Plädieren Sie dafür, den befallenen Sechs-Jahr-Molaren so schnell wie möglich zu extrahieren?
Krämer:
Nein, wir bemühen uns, den Sechs-Jahr-Molaren zu erhalten, bis die Kinder 9,5 bis 10 Jahre alt sind.

Warum? Besteht nicht die Gefahr, dass sich damit der MIH-Befall ausweitet?
Krämer
: Das verhindern die oben genannten therapeutischen Maßnahmen. Sind die Kinder 9,5 bis 10 Jahre alt, lässt sich im Röntgenbild beurteilen, wie es um die Mineralisierung des Zwölf-Jahr-Molaren steht. Das weitere Vorgehen kann so exakter beurteilt werden, auch mit Blick auf die kieferorthopädischen Optionen.

Zurück zur MIH-Diagnose: Gibt es auch Fehldiagnosen? Wie schwierig ist die richtige Einschätzung?
Krämer:
Laut Definition der EAPD müssen die Sechs-Jahr-Molaren beteiligt sein. Sind zum Beispiel nur die Frontzähne beteiligt, kann ein Milchzahntrauma mit entsprechenden Mineralisationsstörungen fälschlicherweise als MIH eingestuft werden. Ich bin mir nicht sicher, ob diese Vorgabe bei allen epidemiologischen Studien konsequent umgesetzt wurde.
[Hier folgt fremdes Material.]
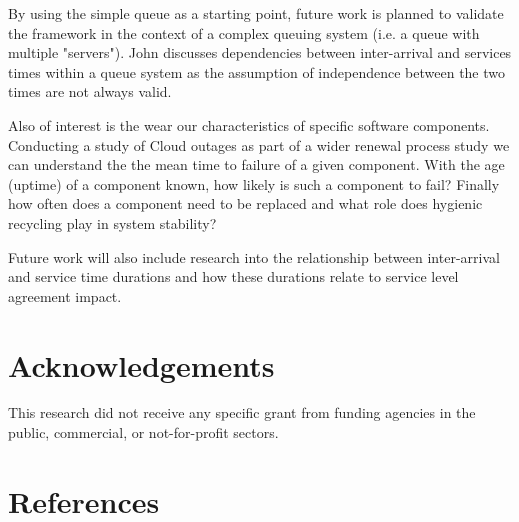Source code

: \documentclass[5p]{elsarticle}
\begin{document}
By using the simple queue as a starting point, future work is planned to validate the framework in the context of a complex queuing system (i.e. a queue with multiple "servers"). John \cite{john1963single} discusses dependencies between inter-arrival and services times within a queue system as the assumption of independence between the two times are not always valid.

Also of interest is the wear our characteristics of specific software components. Conducting a study of Cloud outages as part of a wider renewal process study we can understand the the mean time to failure of a given component.  With the age (uptime) of a component known, how likely is such a component to fail? Finally how often does a component need to be replaced and what role does hygienic recycling play in system stability?

Future work will also include research into the relationship between inter-arrival and service time durations and how these durations relate to service level agreement impact.

\section{Acknowledgements}

This research did not receive any specific grant from funding agencies in the public, commercial, or not-for-profit sectors.

\section*{References}


\end{document}
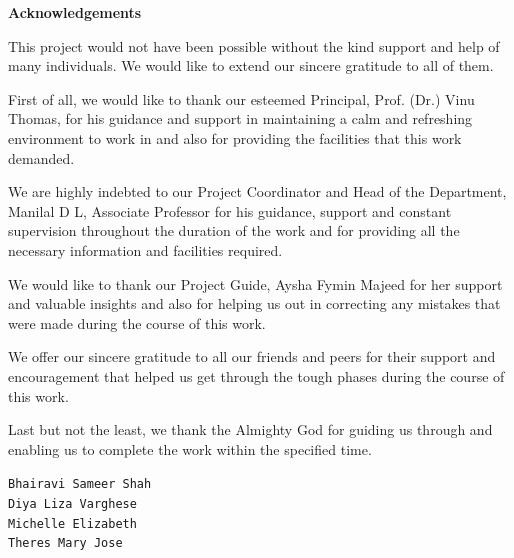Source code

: \documentclass[11pt]{report}
\begin{document}
\begin{titlepage}
\vspace{.25in}	
\begin{center}
\textbf{Acknowledgements}\\
\end{center}
\normalsize

This project would not have been possible without the kind support and help of many individuals. We would like to extend our sincere gratitude to all of them.\vspace{.1in}

First of all, we would like to thank our esteemed Principal, Prof. (Dr.) Vinu Thomas, for his guidance and support in maintaining a calm and refreshing environment to work in and also for providing the facilities that this work demanded.\vspace{.1in}
  
We are highly indebted to our Project Coordinator and Head of the Department, Manilal D L, Associate Professor for his guidance, support and constant supervision throughout the duration of the work and for providing all the necessary information and facilities required.\vspace{.1in}

We would like to thank our Project Guide, Aysha Fymin Majeed for her support and valuable insights and also for helping us out in correcting any mistakes that were made during the course of this work.\vspace{.1in} 
  
We offer our sincere gratitude to all our friends and peers for their support and encouragement that helped us get through the tough phases during the course of this work.\vspace{.1in}
  
Last but not the least, we thank the Almighty God for guiding us through and enabling us to complete the work within the specified time.
\vspace{.25in}

\vspace{.25in}


\flushleft \small{\texttt{Bhairavi Sameer Shah}}\\
\flushleft \small{\texttt{Diya Liza Varghese}}\\
\flushleft \small{\texttt{Michelle Elizabeth}}\\
\flushleft \small{\texttt{Theres Mary Jose}} 
\end{titlepage}
\end{document}
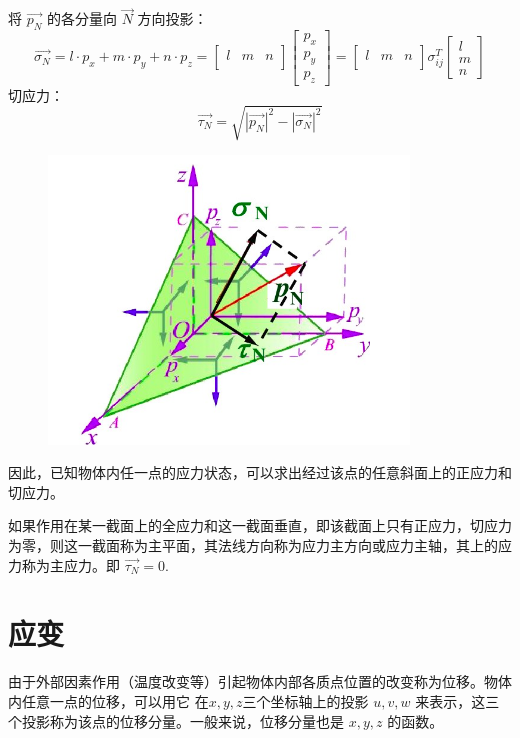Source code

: \documentclass[12pt,a4paper]{article}
\begin{document}
将 $\overrightarrow{p_N}$ 的各分量向 $\overrightarrow{N}$ 方向投影：
$$
\overrightarrow{\sigma _N}=l\cdot p_x + m\cdot p_y + n\cdot p_z=
\begin{bmatrix}
l & m & n\\
\end{bmatrix}
\begin{bmatrix}
p_x \\
p_y \\
p_z
\end{bmatrix}=
\begin{bmatrix}
l & m & n\\
\end{bmatrix}\sigma _{ij}^T
\begin{bmatrix}
l \\
m \\
n
\end{bmatrix}
$$
切应力：
$$
\overrightarrow{\tau_N}=\sqrt{|\overrightarrow{p_N}|^2-|\overrightarrow{\sigma _N}|^2}
$$

\begin{figure}[H]
\centering
\includegraphics[scale=0.5]{./figures/9.png}
\caption{}
\end{figure}

因此，已知物体内任一点的应力状态，可以求出经过该点的任意斜面上的正应力和切应力。

如果作用在某一截面上的全应力和这一截面垂直，即该截面上只有正应力，切应力为零，则这一截面称为主平面，其法线方向称为应力主方向或应力主轴，其上的应力称为主应力。即 $\overrightarrow{\tau_N}=0$.

\section{应变}
由于外部因素作用（温度改变等）引起物体内部各质点位置的改变称为位移。物体内任意一点的位移，可以用它 在$x,y,z$三个坐标轴上的投影 $u,v,w$ 来表示，这三个投影称为该点的位移分量。一般来说，位移分量也是 $x,y,z$ 的函数。
\end{document}
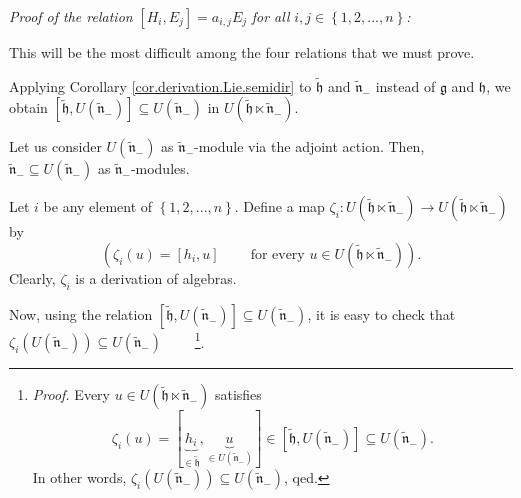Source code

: \documentclass[etingof-lie.tex]{subfiles}
\begin{document}
\textit{Proof of the relation }$\left[  H_{i},E_{j}\right]  =a_{i,j}E_{j}$
\textit{for all } $i,j\in\left\{  1,2,...,n\right\}  $\textit{:}

This will be the most difficult among the four relations that we must prove.

Applying Corollary \ref{cor.derivation.Lie.semidir} to
$\widetilde{\mathfrak{h}}$ and $\widetilde{\mathfrak{n}}_{-}$ instead of
$\mathfrak{g}$ and $\mathfrak{h}$, we obtain $\left[  \widetilde{\mathfrak{h}%
},U\left(  \widetilde{\mathfrak{n}}_{-}\right)  \right]  \subseteq U\left(
\widetilde{\mathfrak{n}}_{-}\right)  $ in $U\left(  \widetilde{\mathfrak{h}%
}\ltimes\widetilde{\mathfrak{n}}_{-}\right)  $.

Let us consider $U\left(  \widetilde{\mathfrak{n}}_{-}\right)  $ as
$\widetilde{\mathfrak{n}}_{-}$-module via the adjoint action. Then,
$\widetilde{\mathfrak{n}}_{-}\subseteq U\left(  \widetilde{\mathfrak{n}}%
_{-}\right)  $ as $\widetilde{\mathfrak{n}}_{-}$-modules.

Let $i$ be any element of $\left\{  1,2,...,n\right\}  $. Define a map
$\zeta_{i}:U\left(  \widetilde{\mathfrak{h}}\ltimes\widetilde{\mathfrak{n}%
}_{-}\right)  \rightarrow U\left(  \widetilde{\mathfrak{h}}\ltimes
\widetilde{\mathfrak{n}}_{-}\right)  $ by%
\[
\left(  \zeta_{i}\left(  u\right)  =\left[  h_{i},u\right]
\ \ \ \ \ \ \ \ \ \ \text{for every }u\in U\left(  \widetilde{\mathfrak{h}%
}\ltimes\widetilde{\mathfrak{n}}_{-}\right)  \right)  .
\]
Clearly, $\zeta_{i}$ is a derivation of algebras.

Now, using the relation $\left[  \widetilde{\mathfrak{h}},U\left(
\widetilde{\mathfrak{n}}_{-}\right)  \right]  \subseteq U\left(
\widetilde{\mathfrak{n}}_{-}\right)  $, it is easy to check that $\zeta
_{i}\left(  U\left(  \widetilde{\mathfrak{n}}_{-}\right)  \right)  \subseteq
U\left(  \widetilde{\mathfrak{n}}_{-}\right)  $%
\ \ \ \ \footnote{\textit{Proof.} Every $u\in U\left(  \widetilde{\mathfrak{h}%
}\ltimes\widetilde{\mathfrak{n}}_{-}\right)  $ satisfies%
\[
\zeta_{i}\left(  u\right)  =\left[  \underbrace{h_{i}}_{\in
\widetilde{\mathfrak{h}}},\underbrace{u}_{\in U\left(  \widetilde{\mathfrak{n}%
}_{-}\right)  }\right]  \in\left[  \widetilde{\mathfrak{h}},U\left(
\widetilde{\mathfrak{n}}_{-}\right)  \right]  \subseteq U\left(
\widetilde{\mathfrak{n}}_{-}\right)  .
\]
In other words, $\zeta_{i}\left(  U\left(  \widetilde{\mathfrak{n}}%
_{-}\right)  \right)  \subseteq U\left(  \widetilde{\mathfrak{n}}_{-}\right)
$, qed.}.
\end{document}

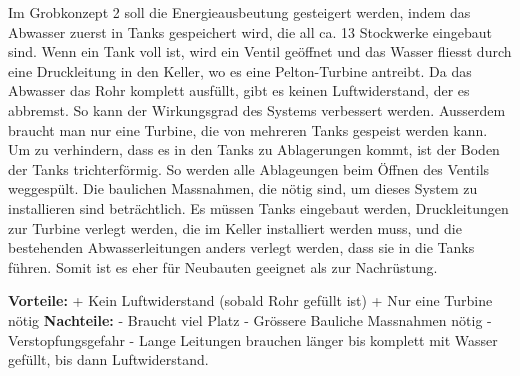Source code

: Im Grobkonzept 2 soll die Energieausbeutung gesteigert werden, indem das Abwasser zuerst in Tanks gespeichert wird, die all ca. 13 Stockwerke eingebaut sind. Wenn ein Tank voll ist, wird ein Ventil geöffnet und das Wasser fliesst durch eine Druckleitung in den Keller, wo es eine Pelton-Turbine antreibt. Da das Abwasser das Rohr komplett ausfüllt, gibt es keinen Luftwiderstand, der es abbremst. So kann der Wirkungsgrad des Systems verbessert werden. Ausserdem braucht man nur eine Turbine, die von mehreren Tanks gespeist werden kann. Um zu verhindern, dass es in den Tanks zu Ablagerungen kommt, ist der Boden der Tanks trichterförmig. So werden alle Ablageungen beim Öffnen des Ventils weggespült. 
Die baulichen Massnahmen, die nötig sind, um dieses System zu installieren sind beträchtlich. Es müssen Tanks eingebaut werden, Druckleitungen zur Turbine verlegt werden, die im Keller installiert werden muss, und die bestehenden Abwasserleitungen anders verlegt werden, dass sie in die Tanks führen. Somit ist es eher für Neubauten geeignet als zur Nachrüstung.

\textbf{Vorteile:} 									\newline
+	Kein Luftwiderstand (sobald Rohr gefüllt ist)	\newline
+	Nur eine Turbine nötig							\newline
\textbf{Nachteile:}									\newline
-	Braucht viel Platz 								\newline
-	Grössere Bauliche Massnahmen nötig				\newline
-	Verstopfungsgefahr 								\newline
-	Lange Leitungen brauchen länger bis komplett mit Wasser gefüllt, bis dann Luftwiderstand.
Wie verhindert man Fehleinstufungen?
Krämer:
Indem man die Altersgruppe der Sechs- bis Zwölf-Jährigen exakt erfasst, indem die Untersuchung dem europäischen Standard entspricht und indem mabn die Zahnärzte entsprechend schult. Wir im Lahn-Dill-Kreis haben die Kollegen aus dem öffentlichen Gesundheitsdienst entsprechend kalibriert. Nur geschulte Zahnärzte erkennen, ob es sich auch wirklich um MIH-Zähne handelt. Wir haben im Vorfeld unserer Studie zum Beispiel „Trockenübungen“ durchgeführt, quasi Hands-on-Kurse. Hilfreich ist dabei der MIH Treatment Need Index (MIH TNI), den eine internationale MIH-Arbeitsgruppe 2016 – auch wir waren beteiligt – erarbeitet hat. Damit ist es möglich, epidemiologische Studien an größeren Kollektiven sowie individualisierte Befunderhebungen und Therapieerhebungen an einzelnen Patienten durchzuführen. Der Index berücksichtig vor allem das Ausmaß der Zerstörung der Zahnhartsubstanz in Kombination mit den MIH-typischen Hypersensibilitäten (Bekes, Steffen, 2016).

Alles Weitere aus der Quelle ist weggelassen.